● DIRECTIONS
• 1. In the forum thread about the FreeBSD install hang, mark each statement (a), (b) and (c) yes or no, and quote the words from the thread that decide it: (a) The system being installed was FreeBSD-13.0-RELEASE-i386. (b) The person replying had tested the suggested fix. (c) The reply says that only the kernel is loaded in single user mode.
• 2. Write the next part of the forum thread about the FreeBSD install hang, starting right after its final sentence.

● EXCERPT TO READ
┌──
# install hangs at "Autoloading module: if_bwn"



## nap (Nov 7, 2021)

While trying to install FreeBSD-13.0-RELEASE-i386 in my hp mini 110-1030NR it got stuck at "Autoloading module: if_bwn". any solution? coz' I'd like to do a quick hw-probe to check and submit my specs to https://bsd-hardware.info/


----------



## T-Daemon (Nov 7, 2021)

Try:
- Boot the USB installer media into single user mode
- mount the file system read write: `mount -urw /`
- rename ( mv(1) ) /boot/kernel/if_bwn.ko to disable it
- continue booting into multi user: `exit`

I haven't tried it myself, but it should work. When in single user mode only the kernel, no other modules are loaded, check with kldstat(8).
└──
● MATERIAL
┌──
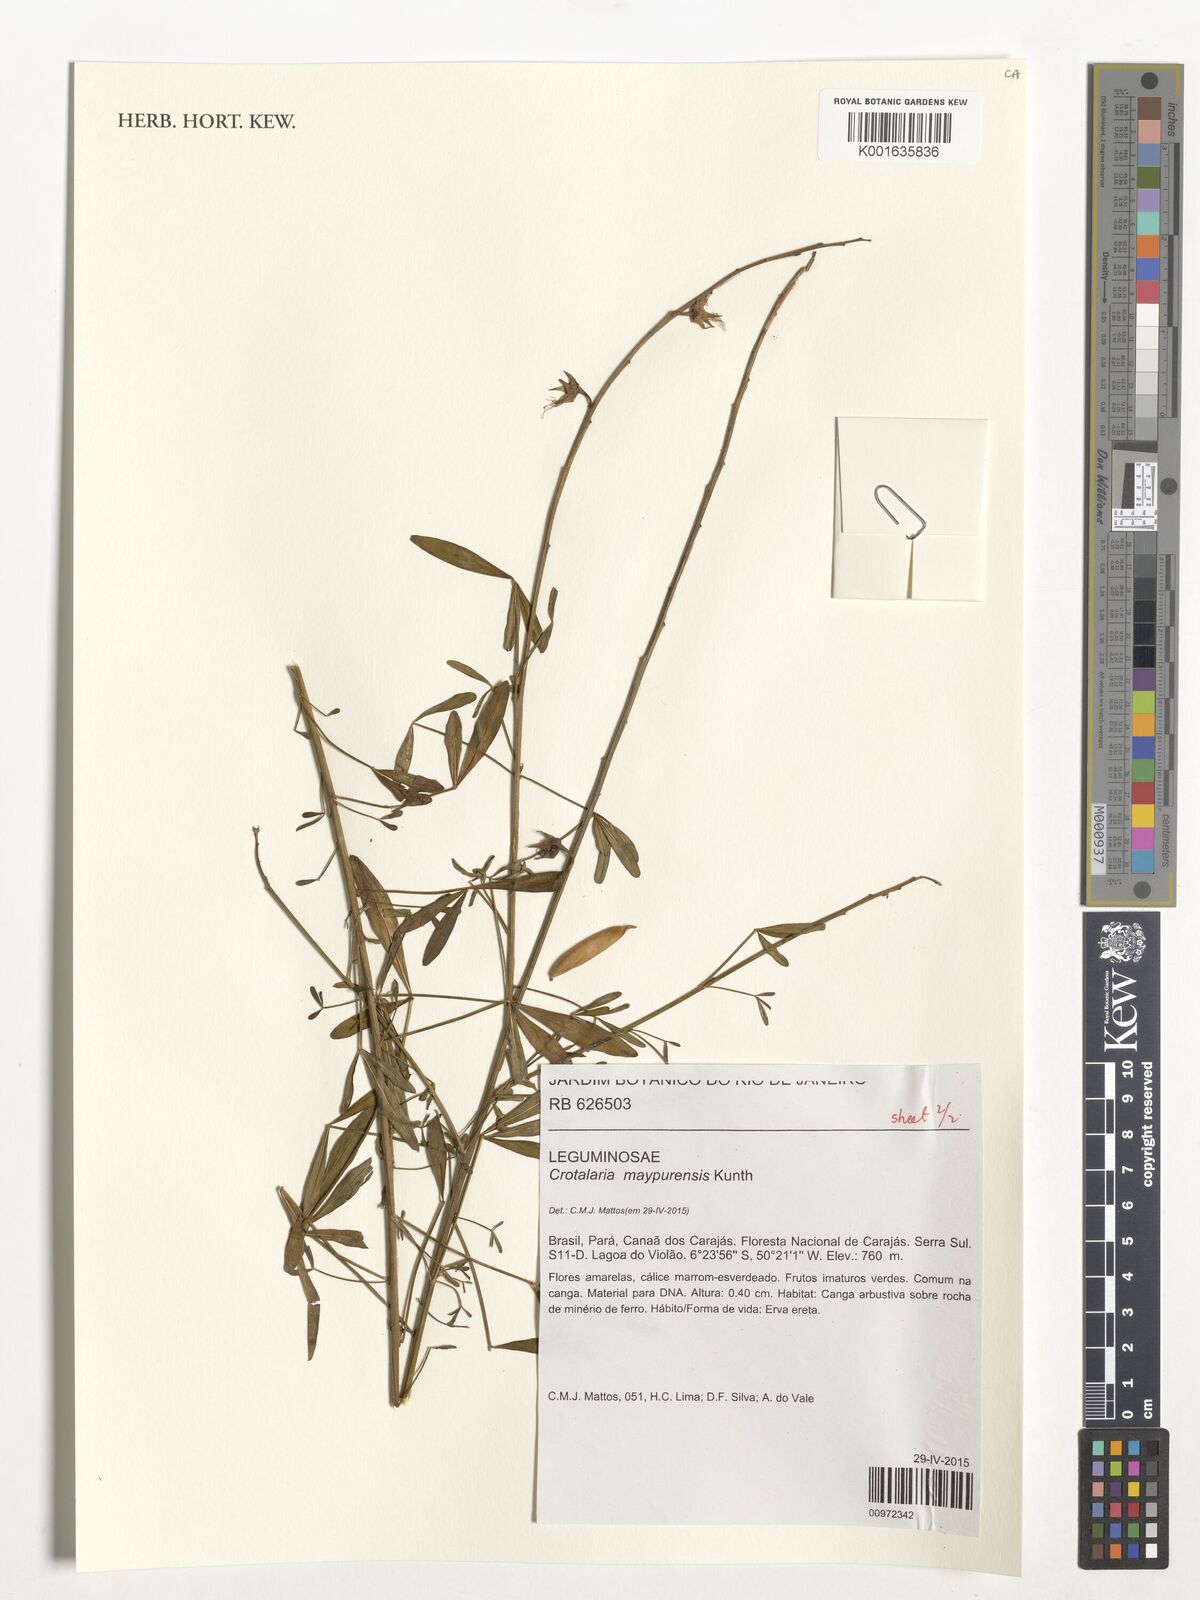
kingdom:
└──
● TASK-BY-TASK RESULTS
• 1.
(a) Yes: "While trying to install FreeBSD-13.0-RELEASE-i386 in my hp mini 110-1030NR"
(b) No: "I haven't tried it myself, but it should work."
(c) Yes: "When in single user mode only the kernel, no other modules are loaded"

• 2.
nap said:


> I'd like to do a quick hw-probe to check and submit my specs to https://bsd-hardware.info/


While the file system is in read/write state, to submit hardware specs to https://bsd-hardware.info sysutils/hw-probe can be installed on the USB installer media (after defining a name server and acquiring an IP address).


----------



## nap (Nov 8, 2021)

it worked thanks. Is there a reason this issue persists or is someone working on it already?
here's probe data: https://bsd-hardware.info/?probe=ef66d7a110
I'm very happy with the results.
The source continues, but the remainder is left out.